B is for Best Friend
Jake doesn't have one.
Not a bestie, not a buddy, not even a one.
Not. one. friend.
Ethan? Has a flock of friends; plays elaborate imaginary games with them, involving 10,000 characters with names like "Flareon" or on screens in parallel universes vanquishing foes with, and acquiring goodies for, their associated avatars.
And Jake? Wants desperately to play, to interact with other kids; but has no one who will give him the time of day.
And this breaks my heart.
This is who Jake now talks to and plays with all day long:
Yes, it's George, Curious George. George is Jake's best and only friend. He's stuffed. Very accommodating. And completely non-judgmental.
In the playroom Jake sits him in the little red car (that he no longer fits in himself), and pushes him all around. George is who shoots baskets with Jake, and slides down the big slide with him.
Seated next to him at the table, George is who Jake's dinnertime conversation is mostly directed at. Better than nothing I suppose. But still, I can feel how he longs, how he yearns for a human kind of companionship.
The other day in the playground there was a child who kindly responded to Jacob's awkward overtures for a while, and it made his day.

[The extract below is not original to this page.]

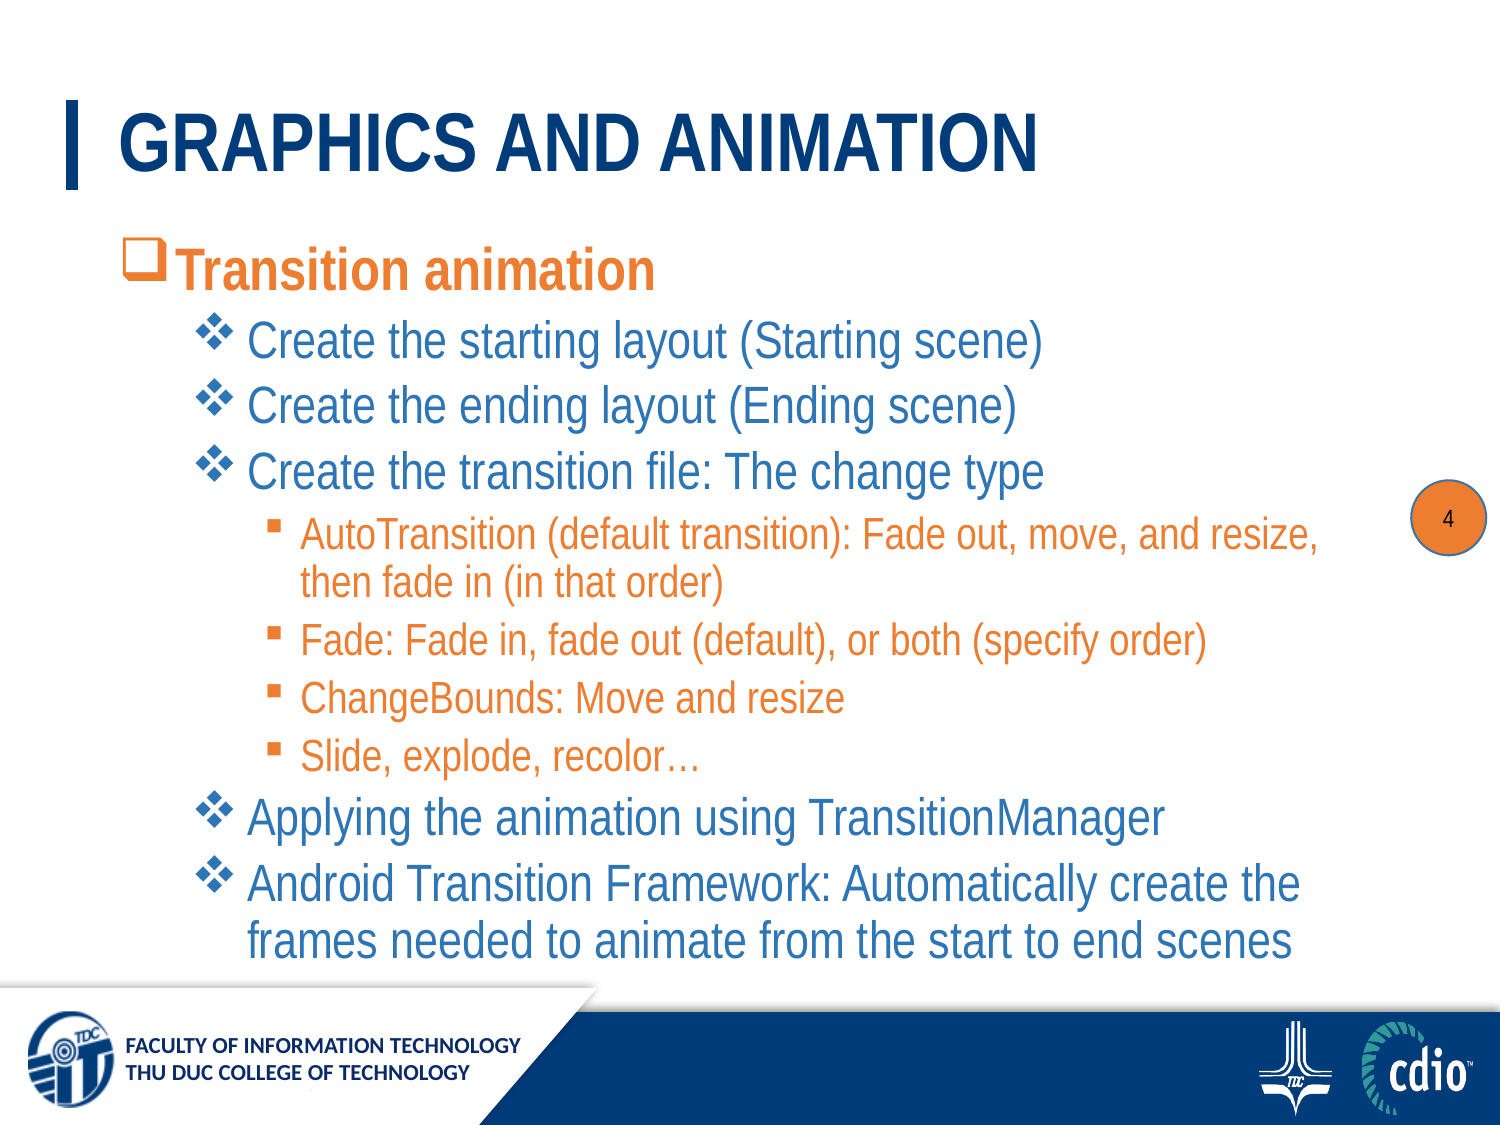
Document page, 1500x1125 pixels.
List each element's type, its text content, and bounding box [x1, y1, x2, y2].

It was the first glorious spring day, come late into our interminably long and grueling school "break." I had hauled Jake and Ethan out of their electronic boy-cave, blinking into the sunlight, to meet up with a friend of Ethan's in the park.
We'd ended up in the Hippo Playground, where there are large fiberglass hippos that can be climbed upon and most importantly in, too. Jake was inside of one, his head sticking out between the hippo's gaping jaws, roaring at all who passed by, and this one boy, about Jake's own age, thought that was funny, roared back at him.
Jake was thrilled to find someone willing to speak his language. And since these were, after all, sculptures of wild animals, this was not way too odd, too beyond the pale.
There was no screaming going on, so I parked myself on a bench, allowed myself a distracted moment of Twitter, looked up when Jacob appeared in front of me with a question: "Where's Daniel?"
I was confused "You mean Daddy?" "No," Jacob answered "boy Daniel." And then I understood, Jacob had actually managed to extract a name, all on his own. "You mean the boy in the blue shirt that you were playing with?"
"Yes!" beamed Jacob. "Where's he at, boy Daniel?" and together we scanned the crowded playground for this now familiar person. Spotted on a jungle gym in the distance, Jacob bounded off as I waited on tenterhooks, cringing, hoping, prepared to spring into mother-bearly action should there be rejection, a need for intercession, explanations.
But the gods of autism were smiling upon Jake once again, and this boy surely had a kind and generous nature. For he roared at and chased Jacob a few steps, laughing, happy to go along with the odd request.
And when Jacob roared at him he obligingly shrieked, aped mock fear, ran a few paces then spun back to smile at Jake, before returning to his other friends, playing other, bigger-boy games.
And, nearly unbelievably? Was willing to give it a go again, and again, and again as Jacob returned for round upon round of "growl and chase." This boy, Daniel, never turned mean, never turned on him, just cheerfully went along with the program.
And so, for one day, Jake was just another kid on the playground taking up with a found friend for a while, as kids, regular kids, are wont to do.
And my faith in the goodness of humanity, the kindness of strangers was restored.
It appears that B is also for Best. Day. Ever.
This post has been inspired by and linked up to Jenny Matlock's Alphabe-Thursday writing meme. And aren't there so many nice words that begin with "B"? Like: Beauty and Butterfly. But were my kids to choose? Probably: Burp and Buttocks at the top of the list. I have mentioned they are eight year-old boys, yes?
I'm also linking this post up to Maxabella's I'm grateful for... because I am truly, deeply grateful for kind children like boy Daniel.